Fish Diversity

The fish community of lake Sone is diverse with 70 species of different size classes. Diversity of fish species is also reflected in the different types of zoogeographical groups. Population dynamics of the Indian Major Carps (IMC), clupeids, silurids and bagrids have been dealt in this paper due to their commercial importance and significant contribution to overall fish production of the lake.

The population of IMC, as a group, fluctuated with a single peak in December during the first session and two peaks, one each in September and January, during the second session. The rich landing during the dry season is essentially due to high catch at low water level (WL) and the monsoon influx could be due to more IMC migration into the Lake from the adjoining rivers. Cirrhinus mrigala portrays two peaks, one each in August and January. Labeo calbasu has rich population in September and little higher population in January. L. gonius exhibits peaks in July and in September. L. rohita depicts peaks in August and in January. P. chola, among the minor carps, is a dominant species in the lake contributing significantly to the total fish production.

The Clupeids of the Lake consists of Gudusia chapra and Hilsa ilisha. Population dynamics of the group behaved uniformly during both the sessions. The seasonal fluctuation of the group is essentially due to G. chapra with peaks in August and in December. H. ilisha is an anadromous migrant into Sone ecosystem in monsoon season only unlike two (monsoon and winter) in other freshwater bodies.

The siluroids show uniform trend in their dynamics. Among the two species in this group, Ompok bimaculatus displays single peak in January while, Wallago attu has maximum population in August and in January .

The bagrids, as a group, shows peaks in October and in February in the first session and, August and November in the second session. Among the bagrids , Mystus vittatus is the most dominant fish which had accounted almost entirely for the dynamics of the whole group and depicted a peak each in July - August and November. Aorichthys seenghala has little high population trend during April, June, January and February months.

Both H' and D follow same pattern of fluctuation with peaks in monsoon season. This lake is highly diverse during monsoon in both sessions with a rising trend beginning from July. It is seen that, species like P.chola, G.chapra, O.bimaculatus and M.vittatus contributed significantly for the high production in monsoon season. During these two sessions, there had been no sign of decreasing trend in diversity under stressed condition However, the decreasing trend in diversity indices during other seasons were mainly due to competition and intense fishing.
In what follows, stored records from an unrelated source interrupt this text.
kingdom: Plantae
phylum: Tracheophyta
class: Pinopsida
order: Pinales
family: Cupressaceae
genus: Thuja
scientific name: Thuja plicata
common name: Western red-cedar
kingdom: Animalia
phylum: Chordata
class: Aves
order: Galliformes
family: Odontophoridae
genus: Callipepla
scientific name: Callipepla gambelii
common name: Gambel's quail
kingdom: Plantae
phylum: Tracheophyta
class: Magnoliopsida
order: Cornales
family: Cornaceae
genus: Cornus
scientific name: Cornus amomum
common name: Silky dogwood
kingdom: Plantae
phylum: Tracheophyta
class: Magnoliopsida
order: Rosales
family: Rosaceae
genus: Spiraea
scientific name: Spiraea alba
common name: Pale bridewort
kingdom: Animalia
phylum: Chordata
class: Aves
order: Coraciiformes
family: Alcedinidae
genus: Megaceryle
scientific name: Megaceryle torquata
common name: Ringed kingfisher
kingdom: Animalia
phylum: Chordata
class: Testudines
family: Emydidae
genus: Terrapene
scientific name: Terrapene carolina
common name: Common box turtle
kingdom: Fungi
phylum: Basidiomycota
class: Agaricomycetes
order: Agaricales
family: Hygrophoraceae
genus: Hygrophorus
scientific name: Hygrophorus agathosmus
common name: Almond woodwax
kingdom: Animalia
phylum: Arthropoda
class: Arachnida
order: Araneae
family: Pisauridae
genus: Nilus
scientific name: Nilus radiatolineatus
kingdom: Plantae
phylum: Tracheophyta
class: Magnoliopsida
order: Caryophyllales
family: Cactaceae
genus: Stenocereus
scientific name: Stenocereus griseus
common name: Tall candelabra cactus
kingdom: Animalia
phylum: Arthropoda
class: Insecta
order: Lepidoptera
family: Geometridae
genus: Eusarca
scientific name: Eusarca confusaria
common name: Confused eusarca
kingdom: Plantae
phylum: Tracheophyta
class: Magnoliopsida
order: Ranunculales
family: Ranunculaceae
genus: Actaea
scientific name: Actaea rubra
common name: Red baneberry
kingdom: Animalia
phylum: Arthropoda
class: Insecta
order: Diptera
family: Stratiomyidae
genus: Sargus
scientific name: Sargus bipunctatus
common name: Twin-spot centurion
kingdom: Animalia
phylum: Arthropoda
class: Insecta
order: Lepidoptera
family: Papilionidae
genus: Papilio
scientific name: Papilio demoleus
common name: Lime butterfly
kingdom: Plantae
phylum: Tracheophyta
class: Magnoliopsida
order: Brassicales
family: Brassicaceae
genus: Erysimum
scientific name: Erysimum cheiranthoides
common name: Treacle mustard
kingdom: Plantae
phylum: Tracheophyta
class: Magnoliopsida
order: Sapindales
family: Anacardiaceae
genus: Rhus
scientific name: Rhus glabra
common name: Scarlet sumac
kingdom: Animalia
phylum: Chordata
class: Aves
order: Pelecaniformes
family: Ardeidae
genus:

Before 1950, lake Sone had not been subjected to much man-made disturbances and it exhibited high species diversity in a stable environment; and, possibly because of this, there had not been evolution of finer specialisation and adaptations which resulted in smaller niches and more species occupying a unit space of habitat. It could also be argued that the high diversity of lake Sone fish communities has not been achieved only by precise niche' diversification in an equilibrium community but rather by highly variable larval recruitment which causes a competition for vacant living spaces in which the first to arrive wins. Since 1950, after the influx of large number of fishermen from adjoining country (Bangladesh) to lake Sone, the biotope had turned into a disturbed environment due to tremendous fishing and agricultural activities, which have been exerting substantial influence on the fish population of the Lake. In view of these, Sone ecosystem of today could be regarded as a disturbed ecosystem but, at the same time, it has been preserving its rich fish diversity as compared to many undisturbed ecosystems where competition and exclusion are more intense.

It may be noted here that the introduction of common carp (Cyprinus carpio) into Sone, about two decades ago, may have significant impact on the diversity of indigenous fish species in future. Aim of this exercise was to transform slow growing fisheries into a rapid one and also to compensate for the loss caused to the fishery of the Lake by the construction of a blind dam and then its replacement by a lock gate (without fish passes and fish ladders) over Kachna (the major outlet) during 1951 and 1964 respectively. These hindrances have reduced the fresh water pulse and might have triggered the deviation of the migratory path of the fishes and take a lengthier route in order to enter Lake Sone. However, a serious effect of this single species introduction leads to inability to maintain genetic diversity inherent in naturally reproducing populations.